When I ask my clients how dieting negatively impacts them, they almost always talk about how it adversely affects their social life.

It sounds something like this:

  • I stay home a lot on the weekends because I’m afraid if I go to a party I’ll break down and eat a bunch of food I shouldn’t be eating.

  • Even though I’d like to, I don’t go out to lunch with my coworkers since the places they like don’t serve anything I can eat. Instead, I eat my packed lunch at my desk while scrolling through Instagram.

  • I skip a lot of family gatherings because there’s always so much food, including many of my childhood favorites. I don’t want to be tempted and fall off the wagon.

  • Rather than hang out with my friends on the weekends, I spend hours alone in my kitchen preparing my allowed foods for the upcoming week.

  • I’d really like to meet someone, but dating is hard since I don’t eat after 6:00 p.m.

  • I get anxious about consuming too many calories/points/carbs when eating out with my friends so I often make excuses about why I can’t join them.

  • I avoid taking trips if I won’t be able to control what food I’ll have access to. It’s just too stressful.

  • I skip my company’s happy hours because I don’t need all those cocktail calories.

  • I bring my own diet-friendly meal to dinner parties, but end up feeling left out when my friends rave about how good the food is they're sharing.

Does any of this sound familiar to you?

Social Life Suffers

When you place a lot of rules and restrictions on your eating, your social life can suffer tremendously.

Following a diet and/or living with a diet mentality makes it really hard to engage fully in your life. 

It's difficult to be flexible in different food situations and eating environments, to go with the flow and be open to new experiences.

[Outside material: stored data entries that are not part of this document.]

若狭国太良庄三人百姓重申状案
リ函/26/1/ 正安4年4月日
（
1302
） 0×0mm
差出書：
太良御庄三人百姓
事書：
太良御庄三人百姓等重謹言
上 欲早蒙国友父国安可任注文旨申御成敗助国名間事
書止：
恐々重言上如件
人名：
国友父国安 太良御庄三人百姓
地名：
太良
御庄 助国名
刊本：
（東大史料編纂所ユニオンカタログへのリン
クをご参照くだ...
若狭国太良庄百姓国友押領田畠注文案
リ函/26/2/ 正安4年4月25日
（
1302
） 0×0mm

Your life becomes very restricted, contracted and small.


If you’re afraid of eating the “wrong” things, losing control with food and blowing your diet, it’s completely understandable why you would want to isolate yourself. You’re simply trying to be good, to protect yourself, to keep yourself safe.

Harmful to Your Health

Yet, the social isolation dieting can cause not only sucks all the fun and joy out of your life, it can also be harmful to your health.

Research shows that a lack of social connections is a greater detriment to health than smoking and high blood pressure and contributes to loneliness, depression and anxiety.

Whereas, strong social connections lead to a 50 percent increased chance of longevity.

Drives Emotional Eating

Many of my clients share that the social isolation they experience when dieting leaves them feeling bored, lonely, anxious and sad.

As a result, they understandably turn to their forbidden foods, especially when alone, in an attempt to fulfill the innate human need for connection, companionship, comfort and pleasure.

Unfortunately, this often provides them with false evidence that they can’t be trusted with food and need to pull the restriction reins in tighter.

Not Inherently Dieters

Human beings are inherently social creatures. We are not inherently restrictive eaters.

We thrive when we regularly nourish ourselves with a wide variety of satisfying, pleasurable foods—as well as deep, fulfilling social connections.

If your diet keeps you stuck at home, afraid of socializing and losing control with food, I encourage you to truly consider if it's worth restricting your life for.